You didn’t sow a child in me,
you sowed yourself.
Now you grow in me, every day
more defined, larger.

There’s already no more room for me in me,
and my soul lies like a dog at your feet
becoming weaker and weaker
but, as I die through you, as before,
I sing you my serenades.

My Hands

My hands, two little bits
of my body I’m never
ashamed to show.

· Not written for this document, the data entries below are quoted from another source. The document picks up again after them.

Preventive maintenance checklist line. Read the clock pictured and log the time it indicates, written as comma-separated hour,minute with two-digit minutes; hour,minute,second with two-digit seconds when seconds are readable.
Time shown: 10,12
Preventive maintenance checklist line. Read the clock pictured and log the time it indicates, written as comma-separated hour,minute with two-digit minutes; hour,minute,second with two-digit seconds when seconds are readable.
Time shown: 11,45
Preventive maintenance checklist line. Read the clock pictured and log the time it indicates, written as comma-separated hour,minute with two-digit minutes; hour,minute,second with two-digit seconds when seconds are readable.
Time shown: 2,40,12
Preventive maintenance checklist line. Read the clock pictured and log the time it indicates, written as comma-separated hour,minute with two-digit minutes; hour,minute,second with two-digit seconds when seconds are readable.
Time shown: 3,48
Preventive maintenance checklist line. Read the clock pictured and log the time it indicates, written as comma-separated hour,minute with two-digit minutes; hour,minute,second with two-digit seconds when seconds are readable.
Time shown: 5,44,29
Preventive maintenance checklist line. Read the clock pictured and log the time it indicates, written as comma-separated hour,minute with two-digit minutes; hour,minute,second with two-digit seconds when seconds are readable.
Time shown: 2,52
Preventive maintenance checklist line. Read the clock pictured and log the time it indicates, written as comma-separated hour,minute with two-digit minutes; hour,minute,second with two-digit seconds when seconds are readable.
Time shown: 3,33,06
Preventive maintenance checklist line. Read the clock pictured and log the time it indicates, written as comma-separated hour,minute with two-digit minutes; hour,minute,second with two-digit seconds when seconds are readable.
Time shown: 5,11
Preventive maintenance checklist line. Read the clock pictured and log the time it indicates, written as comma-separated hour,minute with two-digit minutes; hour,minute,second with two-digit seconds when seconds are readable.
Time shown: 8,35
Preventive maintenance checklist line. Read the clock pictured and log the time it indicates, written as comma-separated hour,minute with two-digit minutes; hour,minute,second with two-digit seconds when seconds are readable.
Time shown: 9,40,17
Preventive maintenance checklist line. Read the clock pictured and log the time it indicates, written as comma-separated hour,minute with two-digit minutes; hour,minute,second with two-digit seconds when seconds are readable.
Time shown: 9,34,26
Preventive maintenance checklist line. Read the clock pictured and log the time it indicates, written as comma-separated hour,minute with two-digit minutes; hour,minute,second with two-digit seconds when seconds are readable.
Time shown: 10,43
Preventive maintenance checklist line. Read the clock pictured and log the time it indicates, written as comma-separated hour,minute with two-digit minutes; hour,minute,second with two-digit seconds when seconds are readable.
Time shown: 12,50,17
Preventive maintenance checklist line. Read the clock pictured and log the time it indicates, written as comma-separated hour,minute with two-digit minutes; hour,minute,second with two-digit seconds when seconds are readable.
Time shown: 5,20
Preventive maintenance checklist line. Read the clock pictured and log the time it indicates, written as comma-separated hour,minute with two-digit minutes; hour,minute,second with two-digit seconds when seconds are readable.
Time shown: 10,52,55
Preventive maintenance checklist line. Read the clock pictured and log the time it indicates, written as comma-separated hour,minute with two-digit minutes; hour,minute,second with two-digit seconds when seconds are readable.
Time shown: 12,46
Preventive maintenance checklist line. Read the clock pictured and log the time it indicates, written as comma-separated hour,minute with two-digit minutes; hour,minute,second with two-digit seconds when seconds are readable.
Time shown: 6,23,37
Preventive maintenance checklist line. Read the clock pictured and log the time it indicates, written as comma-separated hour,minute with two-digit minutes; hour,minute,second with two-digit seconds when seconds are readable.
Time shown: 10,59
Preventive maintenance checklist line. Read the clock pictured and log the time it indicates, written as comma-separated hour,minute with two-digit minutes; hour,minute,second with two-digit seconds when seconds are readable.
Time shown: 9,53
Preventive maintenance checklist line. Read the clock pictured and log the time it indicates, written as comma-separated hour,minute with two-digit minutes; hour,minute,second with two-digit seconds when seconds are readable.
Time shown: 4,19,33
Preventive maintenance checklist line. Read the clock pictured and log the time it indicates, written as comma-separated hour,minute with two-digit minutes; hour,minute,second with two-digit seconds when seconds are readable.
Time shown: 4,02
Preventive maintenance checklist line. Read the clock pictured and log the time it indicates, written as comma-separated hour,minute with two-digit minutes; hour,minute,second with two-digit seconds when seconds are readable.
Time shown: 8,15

With fingers—
the branches of coral,
fingers—two nests
of white serpents,
fingers—the thoughts
of a nymphomaniac.

I Absorbed

I absorbed the sky,
the woods of my old home.
I bathed in drifts of snow
in the fields of that home.
By the foot of the old ranch,
I came under the moon’s spell.
On our wide river, my oars
stole gold from the moon.
By the old castle,
my young lust quietly sated itself.
And because of all this
I am able to write down
a few words of love for you.

The Border

The border between life and death is so thin—
as thin as the difference between greens
at dusk, which change under the sky’s blaze
from deep viridian to dead mold.

I stand on the edge of the charmed earth,
and if I reach out my hand I can touch death.
Of course I live a complete life—
yet how easily I can float it away.

When the sky is golden-red
the call from death can charm  you;
the sea is blue and the tree is still green,
—the border between life and death is so thin.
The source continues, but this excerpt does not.